Recipe Notes / What I Learned
This recipe is a perfect example of minimalism. It feels "wrong" to not add a cup of broth or a dozen spices. But you have to trust the pork. The 7-9 hour cook time is what renders the fat and creates its own rich, savory jus. The cabbage then soaks all of that up... it's just magic. The soy sauce at the very end is a "finishing" move that adds a final, bright, salty-umami kick without overpowering the simple pork flavour.
Nutrition Snapshot
Estimated Nutrition Per Serving (⅙th of recipe, without rice): ~480 calories · 38g protein · 7g carbs · 32g fat (This is an approximation and can vary based on the exact cut and fat content of your pork butt.)

Kālua Pig & Cabbage
Equipment
- Slow Cooker
- 2 forks for shredding
Ingredients
Group: Main
- 3 to 5 lb. pork butt
- Flaky sea salt
- Freshly ground black pepper
- 1 Tbsp. Worcestershire sauce
- ¾ head green cabbage (about 1 ¾ lb.), chopped into 1" pieces
- ¼ cup reduced-sodium soy sauce
Group: For Serving
- Cooked white rice
Instructions
- Generously season pork with salt and pepper on all sides, then rub into meat with your fingers.
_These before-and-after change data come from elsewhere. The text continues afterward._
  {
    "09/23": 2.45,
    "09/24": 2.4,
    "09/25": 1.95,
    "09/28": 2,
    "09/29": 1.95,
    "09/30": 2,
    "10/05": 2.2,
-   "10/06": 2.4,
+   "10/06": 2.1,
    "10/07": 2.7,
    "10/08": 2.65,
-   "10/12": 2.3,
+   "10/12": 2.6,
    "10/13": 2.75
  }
- Place pork in a slow cooker. Add Worcestershire sauce and toss to coat. Cover and cook on low until pork is tender enough to shred with a fork, 7 to 9 hours, depending on size of pork.
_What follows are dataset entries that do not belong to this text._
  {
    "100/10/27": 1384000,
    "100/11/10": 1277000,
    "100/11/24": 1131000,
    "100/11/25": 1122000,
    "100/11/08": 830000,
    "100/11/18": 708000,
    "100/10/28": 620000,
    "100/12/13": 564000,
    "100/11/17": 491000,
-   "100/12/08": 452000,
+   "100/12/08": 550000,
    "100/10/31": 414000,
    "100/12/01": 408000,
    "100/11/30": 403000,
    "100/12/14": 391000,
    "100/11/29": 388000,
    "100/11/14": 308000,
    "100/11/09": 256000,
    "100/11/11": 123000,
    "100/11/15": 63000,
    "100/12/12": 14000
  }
- Shred meat with 2 forks, leaving any drippings in slow cooker. Add one-third of cabbage. Once cabbage cooks down, stir, add another one-third of cabbage, and repeat until all cabbage is wilted, about 30 minutes total.
- Continue to cook on low until pork and cabbage are very tender, 30 to 60 minutes. Add soy sauce and stir to combine; season with salt and pepper, if needed.
- Ladle pork, cabbage, and some juices over rice to serve.
Nutrition
FAQs
Can I use a pork shoulder instead of pork butt?
Yes! In most US grocery stores, "Pork Butt" and "Pork Shoulder" are the same cut (from the shoulder of the pig). Both work perfectly.
Can I make this in an Instant Pot?
Yes, but the technique is different. I recommend searing the pork (on Sauté mode), then adding the pork and Worcestershire (and maybe ¼ cup water). Cook on high pressure for 60-75 minutes. Let it natural-release, then shred the pork. Turn the pot to "Sauté," add the cabbage in batches, and cook until wilted.
Can I use red cabbage?
You can, but be aware that red cabbage will turn the entire dish (and the pork) a very distinct, bright purple/blue colour! It will taste fine, but it will look very different.